Text section:
Still, questions about Big Sugar's defining genre lingered, especially as the band's audience grew. The band played their music louder so the listeners would understand. Grant quoted Johnson as saying, "It's taken three years of constantly beating people over the head with skull-crushing rock `n' roll volume and stacks of amps to squelch the notion that Big Sugar is a jazz band, or a blues band, or a lounge band. Part of the idea is to juxtapose an unlikely image with a sound."

With Big Sugar's line-up on the same wavelength, the band released the full-fledged, heavy album Hemi Vision in 1996, as part of a new deal with A&M Records. Johnson explained to Tyler McLeod in the Calgary Sun, "The new album is called Hemi Vision because this music is meant to sound like a 426 Hemi [the best engine produced by Chrysler in the 1960s] idling at a stoplight. As soon as the light goes green, you just know. It's the anticipation before the light goes. That was the picture I had in my head before I went in to produce it. I wanted to be able to smell the leaded gasoline when I was done."

Hemi Vision also better reflected how the band sounded live. Loud music is a key element in Big Sugar's dynamic gigs--the band even sells earplugs at its concerts. Ross quoted Johnson as saying, "We play way too loud. You shouldn't be able to hear yourself think. I don't want people thinking. I want them focused on what's going on up on stage." Because Big Sugar has the crowd's undivided attention, the band feels pressure to deliver something more. "If you're gonna speak that loudly you'd better have something to say," Johnson told Kevin Matthews in The Manitoban. "There's a lot of responsibility that goes with playing that loud."

There's more to it than volume. Playing live gives Big Sugar room to stretch in songs. Unlike most bands, Big Sugar plays without a set list. They aim to read the crowd and entertain them appropriately. Matthews reported, "(Johnson) commits to the bombastic rock show with the sincerity that eludes most evangelists of hard rock. His role as entertainer is a question of obligation, service even, as he demonstrates a work ethic and devotion to the cult of arena rock until it seems likely that under that basic black collar is another, either blue, or spangly and clerical."

Entries shown:
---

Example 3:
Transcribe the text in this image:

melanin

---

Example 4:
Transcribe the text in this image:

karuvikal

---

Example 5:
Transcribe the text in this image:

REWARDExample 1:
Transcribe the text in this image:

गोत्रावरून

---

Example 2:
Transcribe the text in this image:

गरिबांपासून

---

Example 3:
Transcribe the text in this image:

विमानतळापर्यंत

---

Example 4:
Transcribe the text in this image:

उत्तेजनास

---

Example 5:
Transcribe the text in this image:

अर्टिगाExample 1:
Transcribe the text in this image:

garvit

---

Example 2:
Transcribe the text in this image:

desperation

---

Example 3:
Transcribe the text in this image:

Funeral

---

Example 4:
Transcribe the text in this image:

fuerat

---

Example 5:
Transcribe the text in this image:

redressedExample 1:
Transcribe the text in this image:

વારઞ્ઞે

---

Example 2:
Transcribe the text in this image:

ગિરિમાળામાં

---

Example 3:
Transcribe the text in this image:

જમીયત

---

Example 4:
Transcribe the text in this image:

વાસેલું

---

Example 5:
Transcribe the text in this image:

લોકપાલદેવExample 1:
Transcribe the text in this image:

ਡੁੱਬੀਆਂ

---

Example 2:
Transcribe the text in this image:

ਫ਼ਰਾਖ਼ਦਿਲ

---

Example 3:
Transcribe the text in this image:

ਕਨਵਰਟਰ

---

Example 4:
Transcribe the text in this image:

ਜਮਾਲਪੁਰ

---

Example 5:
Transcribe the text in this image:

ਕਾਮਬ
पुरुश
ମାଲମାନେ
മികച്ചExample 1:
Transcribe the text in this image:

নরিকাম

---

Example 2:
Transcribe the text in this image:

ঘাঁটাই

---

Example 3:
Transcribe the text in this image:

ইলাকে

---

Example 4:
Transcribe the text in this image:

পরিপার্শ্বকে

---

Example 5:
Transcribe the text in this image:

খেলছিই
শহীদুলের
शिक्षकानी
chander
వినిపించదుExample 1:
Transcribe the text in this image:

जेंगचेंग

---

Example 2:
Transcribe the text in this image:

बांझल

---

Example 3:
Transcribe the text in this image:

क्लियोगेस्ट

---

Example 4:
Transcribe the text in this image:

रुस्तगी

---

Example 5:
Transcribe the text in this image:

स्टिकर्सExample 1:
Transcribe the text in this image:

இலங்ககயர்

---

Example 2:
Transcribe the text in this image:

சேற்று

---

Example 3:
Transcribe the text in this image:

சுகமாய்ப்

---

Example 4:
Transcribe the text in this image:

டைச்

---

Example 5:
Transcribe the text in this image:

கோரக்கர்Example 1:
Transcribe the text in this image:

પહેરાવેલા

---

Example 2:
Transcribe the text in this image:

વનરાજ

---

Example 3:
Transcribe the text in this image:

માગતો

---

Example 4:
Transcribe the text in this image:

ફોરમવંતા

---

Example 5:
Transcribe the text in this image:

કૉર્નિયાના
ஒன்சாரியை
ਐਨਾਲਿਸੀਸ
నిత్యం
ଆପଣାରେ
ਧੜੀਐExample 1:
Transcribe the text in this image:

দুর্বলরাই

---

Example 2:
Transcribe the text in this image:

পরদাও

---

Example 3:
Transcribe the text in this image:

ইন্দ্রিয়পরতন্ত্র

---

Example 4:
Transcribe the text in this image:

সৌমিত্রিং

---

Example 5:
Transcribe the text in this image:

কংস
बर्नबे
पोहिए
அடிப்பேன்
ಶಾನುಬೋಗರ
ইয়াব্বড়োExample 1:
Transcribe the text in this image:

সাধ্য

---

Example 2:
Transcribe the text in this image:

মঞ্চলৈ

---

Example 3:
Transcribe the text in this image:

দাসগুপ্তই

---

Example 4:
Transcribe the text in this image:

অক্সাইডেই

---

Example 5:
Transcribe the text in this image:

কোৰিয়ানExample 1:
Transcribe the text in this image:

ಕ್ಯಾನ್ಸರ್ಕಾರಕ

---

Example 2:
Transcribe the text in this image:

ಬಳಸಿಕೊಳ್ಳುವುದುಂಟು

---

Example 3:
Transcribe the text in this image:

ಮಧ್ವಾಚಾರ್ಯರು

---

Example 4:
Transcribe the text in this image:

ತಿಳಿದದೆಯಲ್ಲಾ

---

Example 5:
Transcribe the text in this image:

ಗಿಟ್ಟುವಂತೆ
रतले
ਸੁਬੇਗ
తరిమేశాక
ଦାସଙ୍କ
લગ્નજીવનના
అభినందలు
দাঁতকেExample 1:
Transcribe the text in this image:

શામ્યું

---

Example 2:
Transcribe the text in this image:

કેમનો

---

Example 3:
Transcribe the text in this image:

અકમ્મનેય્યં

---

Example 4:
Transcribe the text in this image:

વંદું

Assigned task 1: In the text about Big Sugar, what does the band sell at its concerts?
Assigned task 2: Write the next part of the text about Big Sugar, picking up after its final sentence.
You can do this work without the records.

Your response 1: Earplugs.

Your response 2:
Just as things looked permanent for Big Sugar, drummer Brennan left the band in the spring of 1997 because of the stress of being on the road combined with the effects of the band's volume on his ears. He was replaced temporarily by ex-member Al Cross, and later permanently replaced by Rich Brown. The new line-up went on to release 1999's Heated, and Brothers and Sisters, Are You Ready? in 2001. At the same time, they released a French-language version of the CD, Brothers and Sisters, Êtes Vous Ready?, marking the first time an English-speaking band released both an English CD and French CD simultaneously in Canada. The put together their greatest hits of their career to date in the 2003 package Hit and Run.

Big Sugar may play loudly, but they play in style. Johnson even has an endorsement deal with Hugo Boss, and embraces the possibilities of big shows and big selling. He told Lenny Stoute in the Toronto Sun, "I want the money, I want the merchandizing, I want the corporate sponsor. It's not just about the material things. I grew up with big arena rock and the larger than life thing is still [real] to me, the heart of rock was born to be big, loud, and explosive."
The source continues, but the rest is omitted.